Document passage:

###

Buffalo, NY — Men with metastatic prostate cancer who received the new biologic agent tasquinimod (TASQ) saw their progression-free survival time double compared to men who received a placebo, according to initial findings of a phase II clinical study to be presented by Roberto Pili, MD, Professor of Oncology and Co-leader of the Genitourinary Program at Roswell Park Cancer Institute (RPCI), at the 46th annual meeting of the American Society of Clinical Oncology (ASCO) in Chicago on Sunday, June 6.
The multicenter, international trial involving researchers and patients in the United States and Sweden was sponsored by the Swedish pharmaceutical company Active Biotech, which manufactures TASQ. “The mechanism of action is still unclear, but it appears to be twofold,” explains Dr. Pili, the study’s principal investigator. “The compound may work as an angiogenesis inhibitor, disrupting the formation of new blood vessels to the tumor, which the tumor needs to grow. In addition, it may act as an immuno-modulator, enhancing the body’s immune response to the cancer.”
For the study, 200 men with a median age of 72.5 years were randomly assigned, at a ratio of two to one, respectively, to receive either TASQ or placebo. The patients all had metastatic castrate-resistant prostate cancer. They had received hormonal therapy to shut down the body’s production of testosterone but their disease continued to progress. The patients had not yet received chemotherapy, and were considered asymptomatic when enrolled.
In the treatment group, 133 men took a daily oral dose of TASQ, beginning with an initial dose level of 0.25 milligrams (mg) per day and escalating to 1.0 mg per day over four weeks. In the control group, 67 men took a placebo. After six months, 57 percent of the patients receiving TASQ showed no disease progression compared to 33 percent of patients receiving the placebo.
The duration of time that the patients treated with TASQ remained progression-free was nearly double — 24.7 weeks, compared to 12.9 weeks for the control group. Disease progression was determined with the use of bone scans, CT scans and whether the patient had any symptoms such as pain or fatigue, but excluded PSA levels.

###

About this task:
Reproduce the portion of the tasquinimod trial report that begins with the words containing "The duration of" and ends with "excluded PSA levels.".

Stored data entries:
###

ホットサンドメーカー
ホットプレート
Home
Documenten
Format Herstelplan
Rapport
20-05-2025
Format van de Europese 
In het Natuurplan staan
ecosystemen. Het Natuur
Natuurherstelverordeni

###

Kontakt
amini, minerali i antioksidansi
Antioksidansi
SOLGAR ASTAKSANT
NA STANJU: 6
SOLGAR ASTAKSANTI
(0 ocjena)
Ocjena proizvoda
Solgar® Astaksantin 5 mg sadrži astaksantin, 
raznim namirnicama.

###

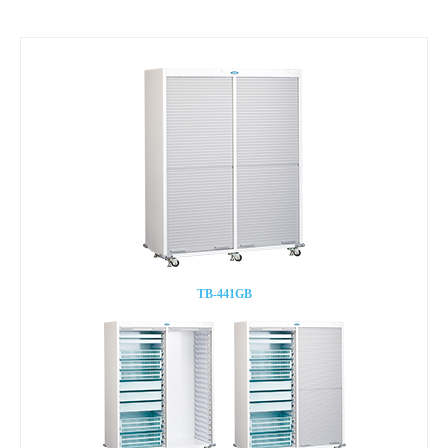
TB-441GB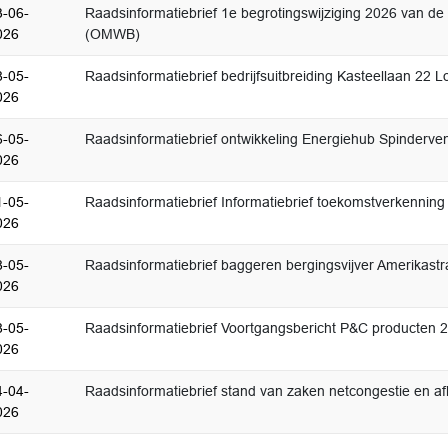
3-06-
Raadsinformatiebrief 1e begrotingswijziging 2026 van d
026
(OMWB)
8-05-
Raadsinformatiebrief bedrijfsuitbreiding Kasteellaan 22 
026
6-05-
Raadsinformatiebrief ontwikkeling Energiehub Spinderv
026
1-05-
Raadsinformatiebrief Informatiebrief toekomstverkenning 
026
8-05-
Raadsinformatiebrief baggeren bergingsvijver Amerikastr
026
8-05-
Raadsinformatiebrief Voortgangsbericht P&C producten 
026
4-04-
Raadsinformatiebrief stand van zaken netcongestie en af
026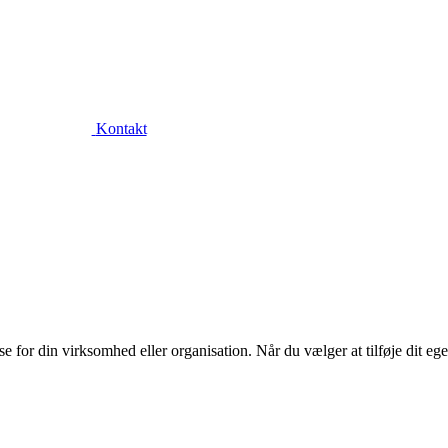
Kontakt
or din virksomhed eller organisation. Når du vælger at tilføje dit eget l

###

Solution below:
The duration of time that the patients treated with TASQ remained progression-free was nearly double — 24.7 weeks, compared to 12.9 weeks for the control group. Disease progression was determined with the use of bone scans, CT scans and whether the patient had any symptoms such as pain or fatigue, but excluded PSA levels.